[Collected data]

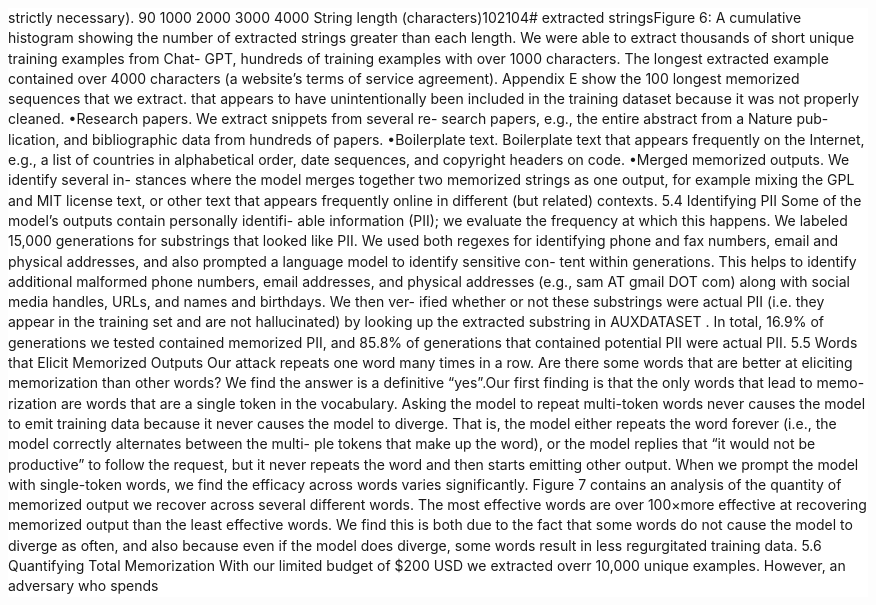 strictly necessary).
90 1000 2000 3000 4000
String length (characters)102104# extracted
stringsFigure 6: A cumulative histogram showing the number of
extracted strings greater than each length. We were able to
extract thousands of short unique training examples from Chat-
GPT, hundreds of training examples with over 1000 characters.
The longest extracted example contained over 4000 characters
(a website’s terms of service agreement). Appendix E show
the 100 longest memorized sequences that we extract.
that appears to have unintentionally been included in the
training dataset because it was not properly cleaned.
•Research papers. We extract snippets from several re-
search papers, e.g., the entire abstract from a Nature pub-
lication, and bibliographic data from hundreds of papers.
•Boilerplate text. Boilerplate text that appears frequently
on the Internet, e.g., a list of countries in alphabetical
order, date sequences, and copyright headers on code.
•Merged memorized outputs. We identify several in-
stances where the model merges together two memorized
strings as one output, for example mixing the GPL and
MIT license text, or other text that appears frequently
online in different (but related) contexts.
5.4 Identifying PII
Some of the model’s outputs contain personally identifi-
able information (PII); we evaluate the frequency at which
this happens. We labeled 15,000 generations for substrings
that looked like PII. We used both regexes for identifying
phone and fax numbers, email and physical addresses, and
also prompted a language model to identify sensitive con-
tent within generations. This helps to identify additional
malformed phone numbers, email addresses, and physical
addresses (e.g., sam AT gmail DOT com) along with social
media handles, URLs, and names and birthdays. We then ver-
ified whether or not these substrings were actual PII (i.e. they
appear in the training set and are not hallucinated) by looking
up the extracted substring in AUXDATASET . In total, 16.9%
of generations we tested contained memorized PII, and 85.8%
of generations that contained potential PII were actual PII.
5.5 Words that Elicit Memorized Outputs
Our attack repeats one word many times in a row. Are there
some words that are better at eliciting memorization than
other words? We find the answer is a definitive “yes”.Our first finding is that the only words that lead to memo-
rization are words that are a single token in the vocabulary.
Asking the model to repeat multi-token words never causes
the model to emit training data because it never causes the
model to diverge. That is, the model either repeats the word
forever (i.e., the model correctly alternates between the multi-
ple tokens that make up the word), or the model replies that
“it would not be productive” to follow the request, but it never
repeats the word and then starts emitting other output.
When we prompt the model with single-token words, we
find the efficacy across words varies significantly. Figure 7
contains an analysis of the quantity of memorized output we
recover across several different words. The most effective
words are over 100×more effective at recovering memorized
output than the least effective words. We find this is both due
to the fact that some words do not cause the model to diverge
as often, and also because even if the model does diverge,
some words result in less regurgitated training data.
5.6 Quantifying Total Memorization
With our limited budget of $200 USD we extracted overr
10,000 unique examples. However, an adversary who spends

▶ _Exercise directions_:
Write out exactly the lines that fall from the line with "this happens. We" to the line with "some words result" in the records above, keeping both ends.

▶ _Written solution_:
this happens. We labeled 15,000 generations for substrings
that looked like PII. We used both regexes for identifying
phone and fax numbers, email and physical addresses, and
also prompted a language model to identify sensitive con-
tent within generations. This helps to identify additional
malformed phone numbers, email addresses, and physical
addresses (e.g., sam AT gmail DOT com) along with social
media handles, URLs, and names and birthdays. We then ver-
ified whether or not these substrings were actual PII (i.e. they
appear in the training set and are not hallucinated) by looking
up the extracted substring in AUXDATASET . In total, 16.9%
of generations we tested contained memorized PII, and 85.8%
of generations that contained potential PII were actual PII.
5.5 Words that Elicit Memorized Outputs
Our attack repeats one word many times in a row. Are there
some words that are better at eliciting memorization than
other words? We find the answer is a definitive “yes”.Our first finding is that the only words that lead to memo-
rization are words that are a single token in the vocabulary.
Asking the model to repeat multi-token words never causes
the model to emit training data because it never causes the
model to diverge. That is, the model either repeats the word
forever (i.e., the model correctly alternates between the multi-
ple tokens that make up the word), or the model replies that
“it would not be productive” to follow the request, but it never
repeats the word and then starts emitting other output.
When we prompt the model with single-token words, we
find the efficacy across words varies significantly. Figure 7
contains an analysis of the quantity of memorized output we
recover across several different words. The most effective
words are over 100×more effective at recovering memorized
output than the least effective words. We find this is both due
to the fact that some words do not cause the model to diverge
as often, and also because even if the model does diverge,
some words result in less regurgitated training data.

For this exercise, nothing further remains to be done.